- **WHAT NEEDS TO BE DONE**: Reproduce every record exactly as it appears, but not the pictures.

- **PROVIDED INFORMATION**:
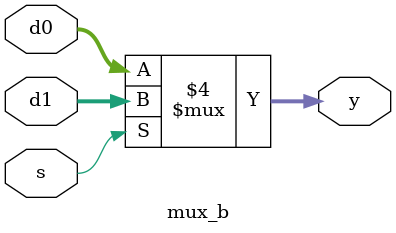
<source format=v>
`timescale 1ns / 1ps


module mux_b( d0, d1, s, y );
input [3:0] d0, d1;
input s;
output [3:0] y;
reg [3:0] y;

always@(d0 or d1 or s)
begin
 if ( s == 1 )
 y = d1;
 else
 y = d0;
end
endmodule

</source>
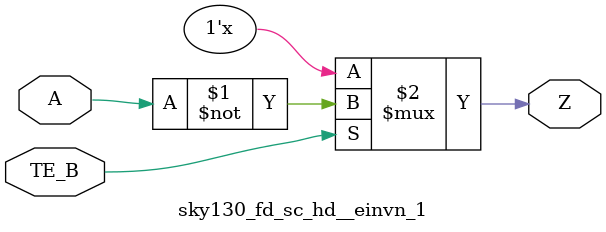
<source format=v>
module sky130_fd_sc_hd__einvn_1 (
    Z   ,
    A   ,
    TE_B
);
    output Z   ;
    input  A   ;
    input  TE_B;
    notif0 notif00 (Z     , A, TE_B        );
endmodule
</source>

- **RESPONSE TO THE TASK**:
<source format=v>
`timescale 1ns / 1ps


module mux_b( d0, d1, s, y );
input [3:0] d0, d1;
input s;
output [3:0] y;
reg [3:0] y;

always@(d0 or d1 or s)
begin
 if ( s == 1 )
 y = d1;
 else
 y = d0;
end
endmodule

</source>
<source format=v>
module sky130_fd_sc_hd__einvn_1 (
    Z   ,
    A   ,
    TE_B
);
    output Z   ;
    input  A   ;
    input  TE_B;
    notif0 notif00 (Z     , A, TE_B        );
endmodule
</source>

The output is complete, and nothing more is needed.